Солдаты, кинув винтовки на сено вагона, грохоча, сбежали по ребристым мосткам. Топот тяжелых солдатских башмаков по доскам прозвучал, как раскат приближавшегося грома.
Солдаты смешались с толпой. Волосы у женщин распустились, платки сползли, женщины вцепились в мужей, в сыновей, в отцов, которые только что повторяли слова присяги и теперь, изумленно хлопая глазами, озирались вокруг. Что ж теперь будет-то? Перрон превратился в один обнимающийся, плачущий и кричащий человеческий клубок.

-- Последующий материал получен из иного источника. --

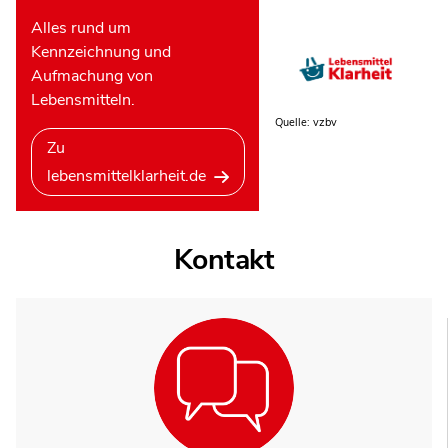
Alles rund um
Kennzeichnung und
Aufmachung von
Lebensmitteln.
Quelle: vzbv
Zu
lebensmittelklarheit.de
Kontakt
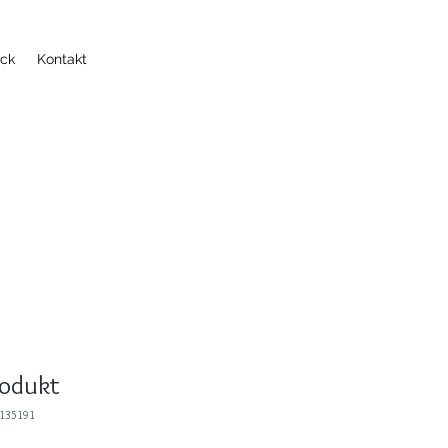
uck
Kontakt
rodukt
5135191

Новак мгновенно собрал мятущиеся мысли, как хороший чабан собирает разбегающееся стадо. Новак знал, что, если они, солдаты, только что принесшие присягу, выкрикнут что-нибудь решительное против войны, их немедленно предадут военно-полевому суду и ничто не спасет от расстрела. Сама «Непсава», извиняясь и виляя хвостом, будет требовать, чтобы казнили «бунтовщиков», «изменников родины». Но женщин — женщин пока никто не посмеет тронуть.
— Осторожно! — крикнул Новак своим возбужденным, разгоряченным товарищам. Он сжал руки Бойтара и Дембо, а Чордашу кинул грозный взгляд; он не пригрозить ему хотел, только предостеречь. — Поступайте все, как я! — сказал он и потащил их за собой, а женщинам, стоявшим тут же, шепнул: — Пусть Иштван Тиса идет воевать! Оставьте в покое бедных людей! Пусть господа подыхают на фронте!
Подмигнув Дембо, Бойтару и Чордашу, он процедил сквозь сжатые зубы, чтобы передавали дальше.
— Только чтоб не заметил кто-нибудь из офицеров, поняли?